Task to complete
The entries should be restated word for word.

### Exercise inputs ###

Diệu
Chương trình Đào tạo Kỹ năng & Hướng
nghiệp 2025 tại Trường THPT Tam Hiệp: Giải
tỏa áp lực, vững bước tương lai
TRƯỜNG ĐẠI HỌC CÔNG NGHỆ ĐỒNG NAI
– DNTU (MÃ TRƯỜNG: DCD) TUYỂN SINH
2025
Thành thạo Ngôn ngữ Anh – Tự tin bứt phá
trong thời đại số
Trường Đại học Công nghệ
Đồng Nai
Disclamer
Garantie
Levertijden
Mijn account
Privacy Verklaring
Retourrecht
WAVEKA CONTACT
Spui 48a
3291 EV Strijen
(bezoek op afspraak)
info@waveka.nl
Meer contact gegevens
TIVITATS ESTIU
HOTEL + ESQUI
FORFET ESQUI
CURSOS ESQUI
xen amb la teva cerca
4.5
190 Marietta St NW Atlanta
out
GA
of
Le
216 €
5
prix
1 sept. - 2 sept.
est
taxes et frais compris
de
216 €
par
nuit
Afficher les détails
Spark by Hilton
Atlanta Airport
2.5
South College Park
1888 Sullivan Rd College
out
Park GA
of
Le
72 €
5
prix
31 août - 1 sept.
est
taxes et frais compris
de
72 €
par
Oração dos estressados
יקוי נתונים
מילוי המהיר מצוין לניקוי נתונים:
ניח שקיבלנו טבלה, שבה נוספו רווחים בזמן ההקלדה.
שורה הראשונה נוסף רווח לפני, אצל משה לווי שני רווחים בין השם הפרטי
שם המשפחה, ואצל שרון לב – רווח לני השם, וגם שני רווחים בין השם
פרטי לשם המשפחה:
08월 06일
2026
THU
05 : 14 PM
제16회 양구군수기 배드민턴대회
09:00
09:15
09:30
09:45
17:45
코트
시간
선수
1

###

The answer
Diệu
Chương trình Đào tạo Kỹ năng & Hướng
nghiệp 2025 tại Trường THPT Tam Hiệp: Giải
tỏa áp lực, vững bước tương lai
TRƯỜNG ĐẠI HỌC CÔNG NGHỆ ĐỒNG NAI
– DNTU (MÃ TRƯỜNG: DCD) TUYỂN SINH
2025
Thành thạo Ngôn ngữ Anh – Tự tin bứt phá
trong thời đại số
Trường Đại học Công nghệ
Đồng Nai
Disclamer
Garantie
Levertijden
Mijn account
Privacy Verklaring
Retourrecht
WAVEKA CONTACT
Spui 48a
3291 EV Strijen
(bezoek op afspraak)
info@waveka.nl
Meer contact gegevens
TIVITATS ESTIU
HOTEL + ESQUI
FORFET ESQUI
CURSOS ESQUI
xen amb la teva cerca
4.5
190 Marietta St NW Atlanta
out
GA
of
Le
216 €
5
prix
1 sept. - 2 sept.
est
taxes et frais compris
de
216 €
par
nuit
Afficher les détails
Spark by Hilton
Atlanta Airport
2.5
South College Park
1888 Sullivan Rd College
out
Park GA
of
Le
72 €
5
prix
31 août - 1 sept.
est
taxes et frais compris
de
72 €
par
Oração dos estressados
יקוי נתונים
מילוי המהיר מצוין לניקוי נתונים:
ניח שקיבלנו טבלה, שבה נוספו רווחים בזמן ההקלדה.
שורה הראשונה נוסף רווח לפני, אצל משה לווי שני רווחים בין השם הפרטי
שם המשפחה, ואצל שרון לב – רווח לני השם, וגם שני רווחים בין השם
פרטי לשם המשפחה:
08월 06일
2026
THU
05 : 14 PM
제16회 양구군수기 배드민턴대회
09:00
09:15
09:30
09:45
17:45
코트
시간
선수
1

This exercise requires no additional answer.